→ BRIEF
Reproduce the entries verbatim; no pictures.

→ DATA FOR THIS EXERCISE
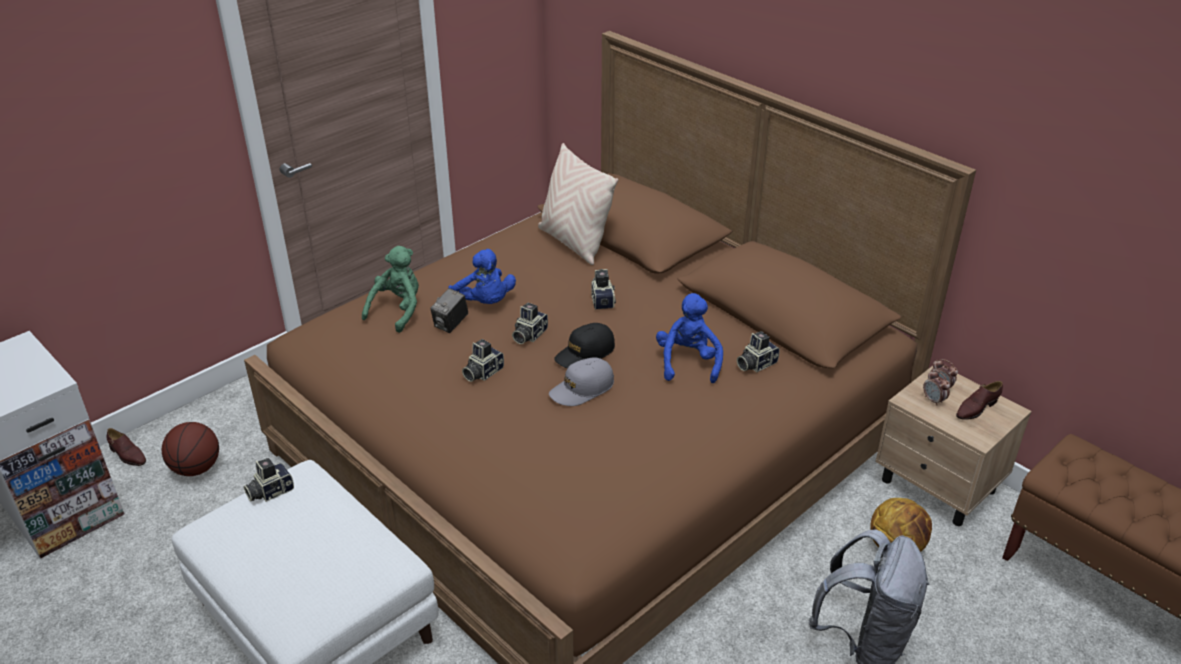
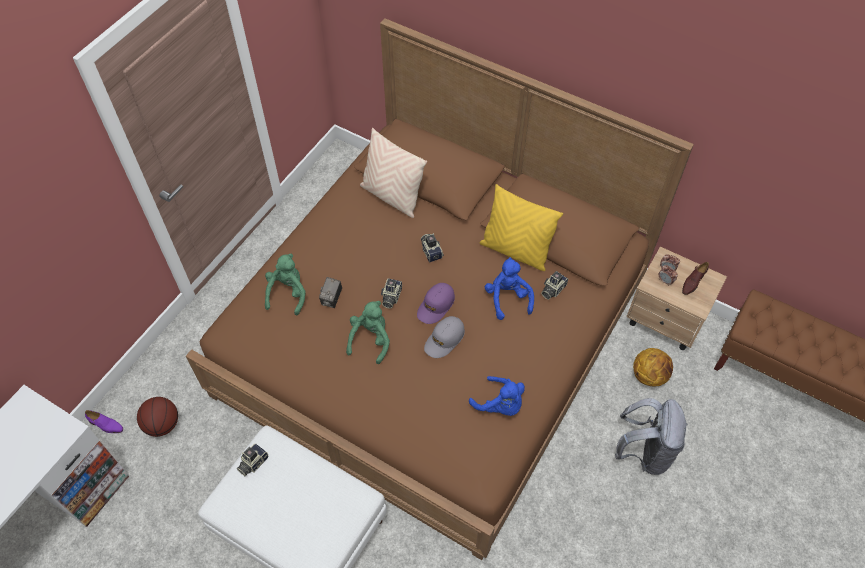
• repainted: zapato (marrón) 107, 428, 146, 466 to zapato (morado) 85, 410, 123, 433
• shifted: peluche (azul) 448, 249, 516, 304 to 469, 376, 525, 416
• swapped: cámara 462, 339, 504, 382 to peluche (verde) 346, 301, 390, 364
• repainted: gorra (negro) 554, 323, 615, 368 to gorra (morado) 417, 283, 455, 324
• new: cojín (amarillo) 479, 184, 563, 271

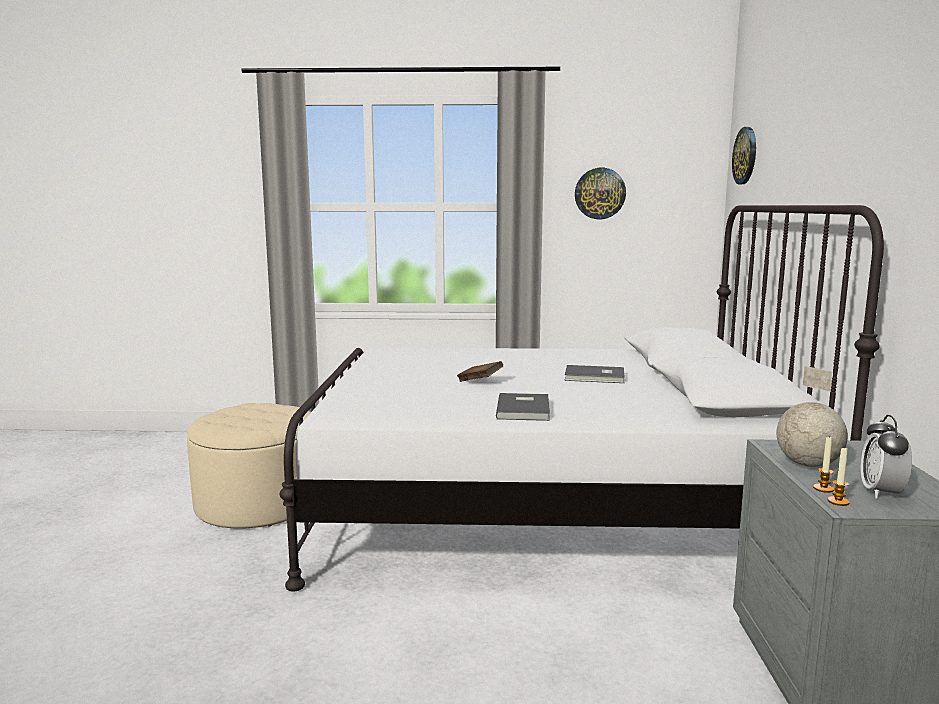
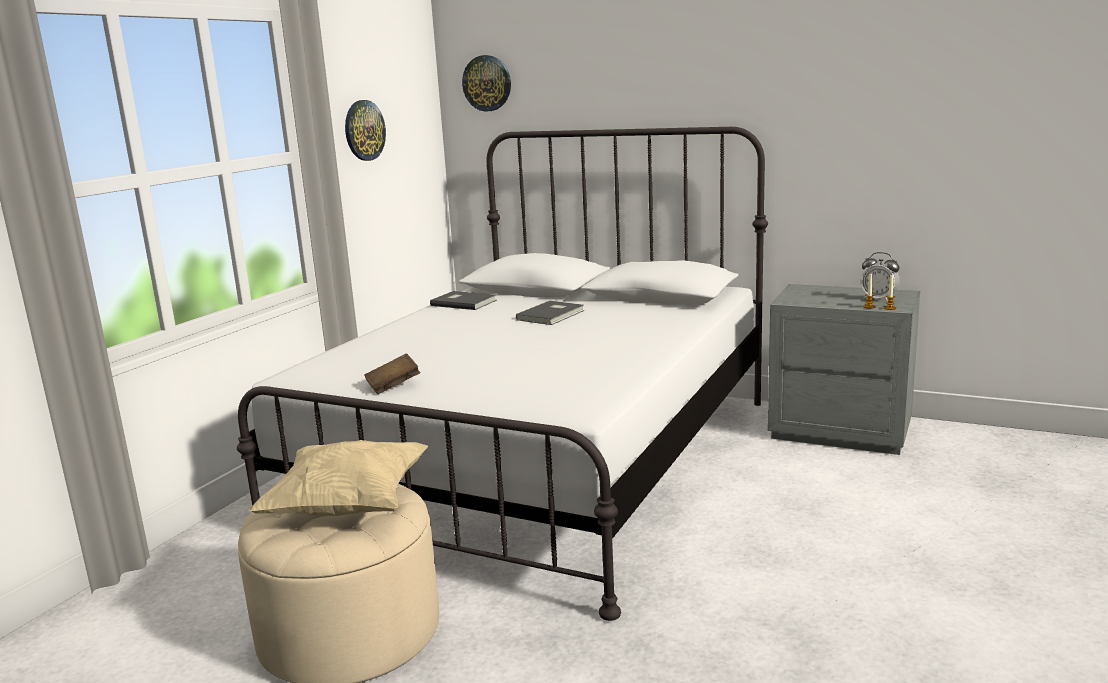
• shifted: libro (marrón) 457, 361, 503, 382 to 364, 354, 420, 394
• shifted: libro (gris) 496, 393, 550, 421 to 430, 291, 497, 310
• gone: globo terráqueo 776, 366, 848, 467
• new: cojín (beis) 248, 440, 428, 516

→ RESPONSE
• repainted: zapato (marrón) 107, 428, 146, 466 to zapato (morado) 85, 410, 123, 433
• shifted: peluche (azul) 448, 249, 516, 304 to 469, 376, 525, 416
• swapped: cámara 462, 339, 504, 382 to peluche (verde) 346, 301, 390, 364
• repainted: gorra (negro) 554, 323, 615, 368 to gorra (morado) 417, 283, 455, 324
• new: cojín (amarillo) 479, 184, 563, 271

• shifted: libro (marrón) 457, 361, 503, 382 to 364, 354, 420, 394
• shifted: libro (gris) 496, 393, 550, 421 to 430, 291, 497, 310
• gone: globo terráqueo 776, 366, 848, 467
• new: cojín (beis) 248, 440, 428, 516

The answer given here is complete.